I've had interesting mental and emotional issues the last few weeks.  Frankly, I'm confused.  There really isn't any data to suggest that I'm moving towards health or is there?  I don't seem to follow most of the typical patterns of treatment - I don't experience most of the side-effects except for fatigue, I still have hair, my blood values are great and I typically feel better and healthier as the chemo treatments proceed.  Should I be focused on how I feel and how things are changing physically?  For some reason these thoughts and questions have been very emotional for me.  I do however, have something I should focus on with regards to these questions.  Braeden, my 3.5 year old has had a very difficult time interacting with me since July when I think it became obvious to him that mommy was sick.  All of a sudden, as I have felt better, Braeden is now interacting, chatting, and playing with me.  Children are intuitive - he definitely doesn't know what is occurring exactly, but perhaps he thinks mommy is getting better!  This definitely brings tears to my eyes - perhaps this should be my focus.  My boy is letting me know that I'm getting better. 
OK - emotions put aside. 
I had treatment 2A last Friday after making the decision to delay it due to the power issues at the office.  I'm very happy that I had more time to relax and recuperate from the 5 day cycle.  Again, it was an emotional decision because I wasn't sure if I was negatively affecting my progress towards health.  It is interesting to note that I feel good after this treatment - even better than treatment 1A.  I have more energy and have spent more time with my kids!  I'm wondering if the continued treatments will make me feel better and better.  I do hope that this is the case with the 5 day cycle since it was difficult!

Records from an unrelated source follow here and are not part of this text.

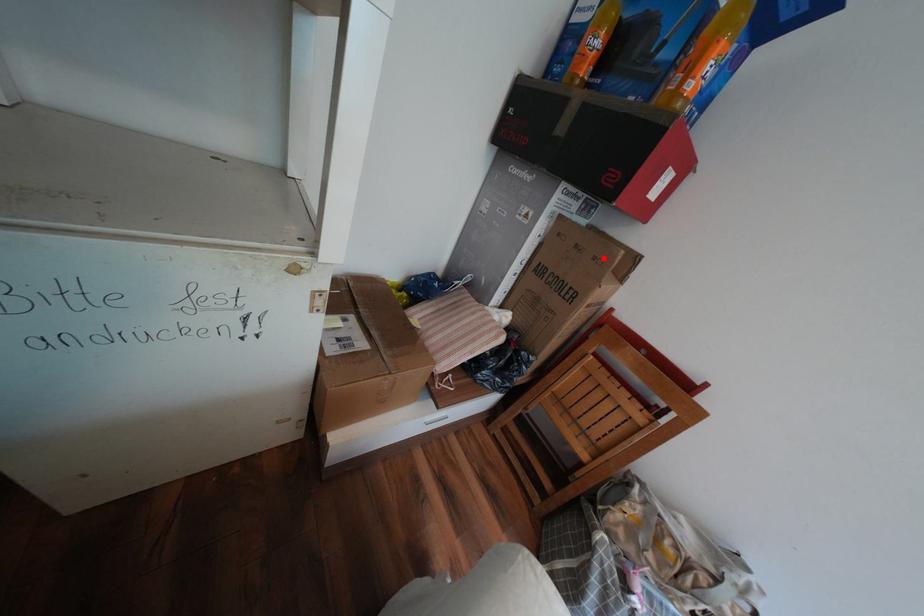
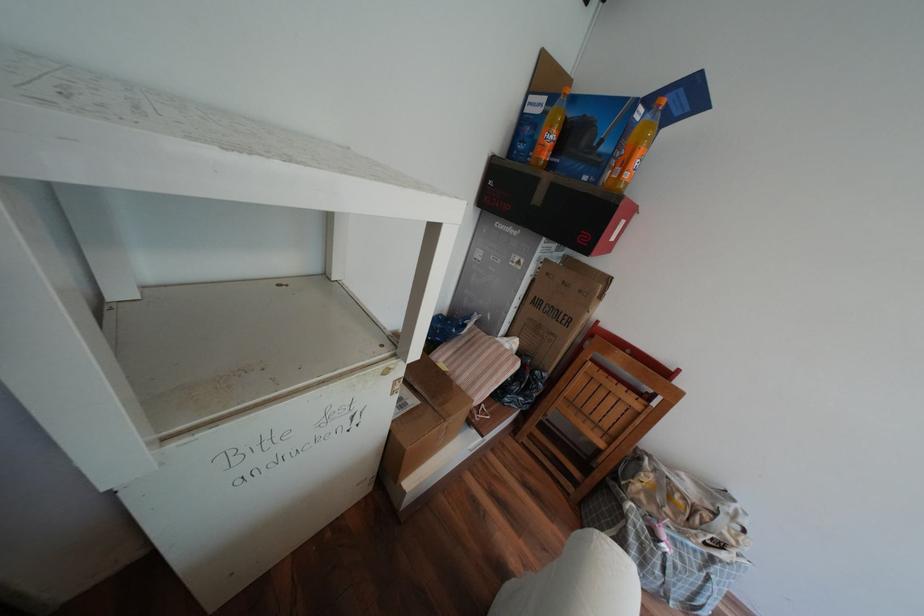
The point at the highlighted location is marked in the first image. Where is the corresponding point in the second image?

(590, 291)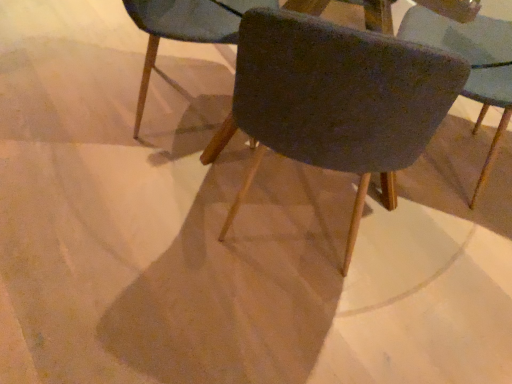
Find the location of a particular element. vacant space in front of velvet dark blue chair at center, which is the 1th chair from right to left is located at coordinates (440, 252).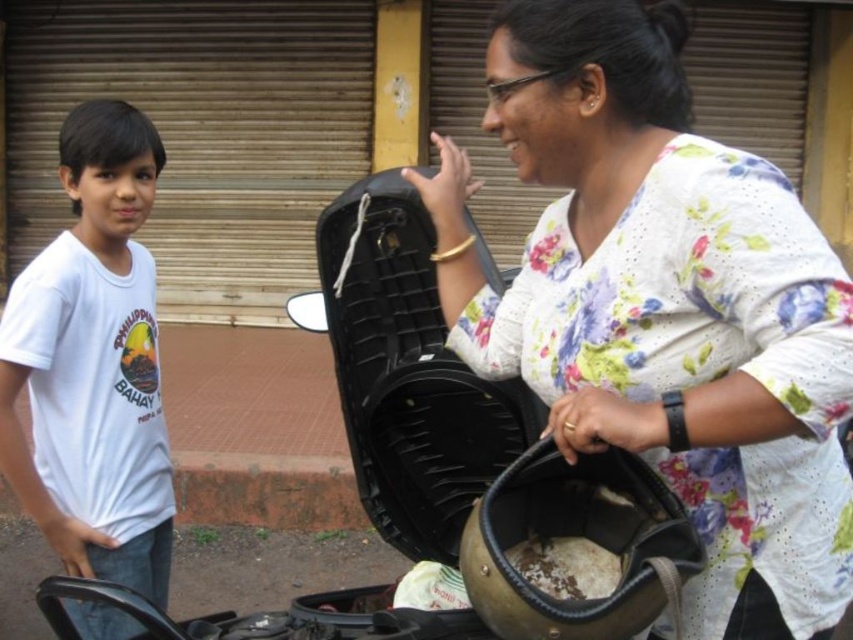
Question: Does floral cotton shirt at center have a greater width compared to white cotton t-shirt at left?

Choices:
 (A) yes
 (B) no

Answer: (A)

Question: Is floral cotton shirt at center bigger than white cotton t-shirt at left?

Choices:
 (A) no
 (B) yes

Answer: (B)

Question: Which object is closer to the camera taking this photo?

Choices:
 (A) floral cotton shirt at center
 (B) white cotton t-shirt at left

Answer: (A)

Question: Is floral cotton shirt at center positioned in front of white cotton t-shirt at left?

Days are moving fast for me perhaps because of some additional napping during the days, but I need to blog more!  I will try to update more often.     

Friday, September 2, 2011

Today

Today was the cycle 2A treatment.  Yesterday I was mentally prepared to go back for treatment unlike Monday when I was wishing for rest and more days off.  In that sense I think my decision that I was so uncertain about was correct.  I would rather go prepared and wanting the next step in treatment. 

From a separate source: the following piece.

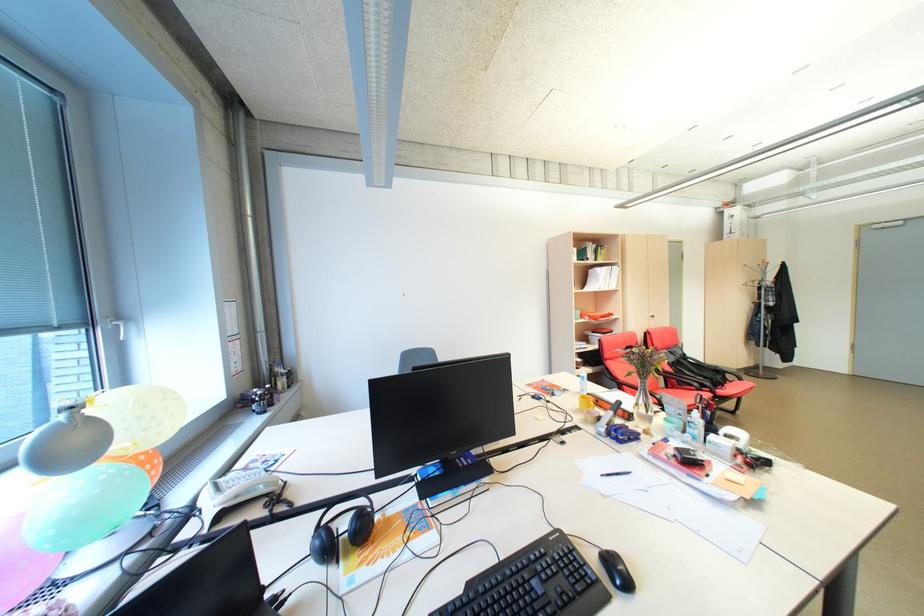
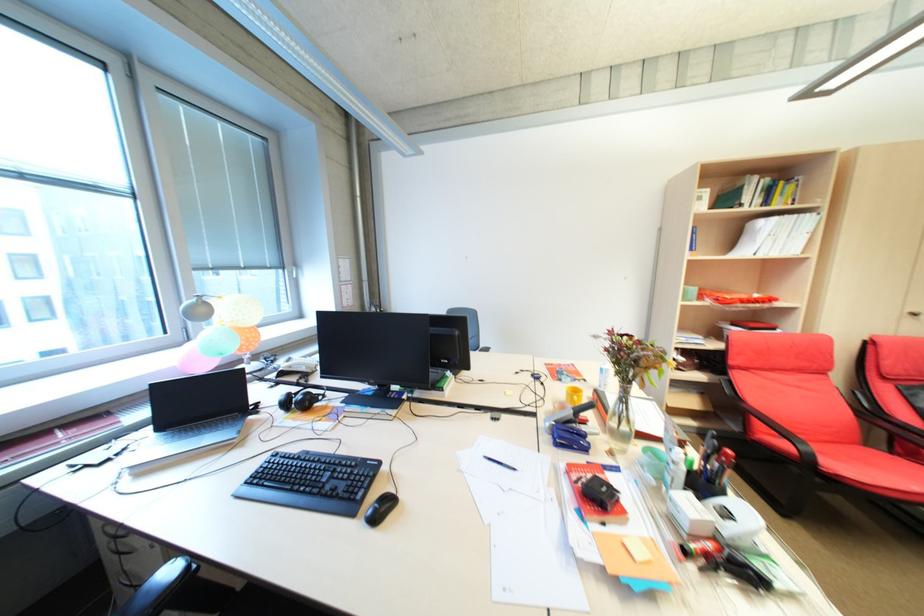
Locate, in the second image, the point that corresponds to [646,406] in the first image.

Treatment today was OK except for the fact that my appointment was at 10:30 and things didn't start to 11:45.  I'm relatively flexible and understand when an office is busy, but I was concerned that they might have forgotten about me.  Obviously they were still dealing with the fact that the power never returned to the office until Wednesday.
I didn't have many side-effects from cycle 1A of this treatment, but I'm still hesitant.  You never know with these drugs how you will react especially if your body is changing.  So far I'm not as fatigued as the 5 day treatment, but we'll see how the next few days go.  On that note, Happy Labor Day to you US folks.  Enjoy the time off!